Task brief -> Which lines of the entries contain the string "dijo"? Copy each of them.

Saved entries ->
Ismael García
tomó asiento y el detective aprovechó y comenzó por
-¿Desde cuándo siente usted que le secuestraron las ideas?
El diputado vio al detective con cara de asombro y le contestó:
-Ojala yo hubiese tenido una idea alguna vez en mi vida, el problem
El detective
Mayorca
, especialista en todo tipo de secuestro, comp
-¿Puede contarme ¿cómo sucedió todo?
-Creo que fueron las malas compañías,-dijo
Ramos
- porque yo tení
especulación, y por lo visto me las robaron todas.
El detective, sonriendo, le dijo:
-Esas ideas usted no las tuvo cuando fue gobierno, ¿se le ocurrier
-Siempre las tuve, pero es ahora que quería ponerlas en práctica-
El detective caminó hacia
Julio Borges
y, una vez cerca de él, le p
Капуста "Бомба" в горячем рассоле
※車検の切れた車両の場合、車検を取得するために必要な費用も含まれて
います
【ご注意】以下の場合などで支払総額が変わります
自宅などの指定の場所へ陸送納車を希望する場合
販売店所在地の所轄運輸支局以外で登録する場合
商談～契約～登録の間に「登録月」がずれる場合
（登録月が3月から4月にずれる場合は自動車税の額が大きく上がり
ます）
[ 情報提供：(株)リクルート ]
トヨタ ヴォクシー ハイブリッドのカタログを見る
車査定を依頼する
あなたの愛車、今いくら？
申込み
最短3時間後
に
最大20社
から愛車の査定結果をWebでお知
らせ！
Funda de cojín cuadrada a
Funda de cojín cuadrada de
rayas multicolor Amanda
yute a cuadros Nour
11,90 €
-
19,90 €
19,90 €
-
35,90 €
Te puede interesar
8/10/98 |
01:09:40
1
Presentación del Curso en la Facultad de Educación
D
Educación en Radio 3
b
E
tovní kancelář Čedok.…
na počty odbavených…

Reply to the exercise ->
-Creo que fueron las malas compañías,-dijo
El detective, sonriendo, le dijo:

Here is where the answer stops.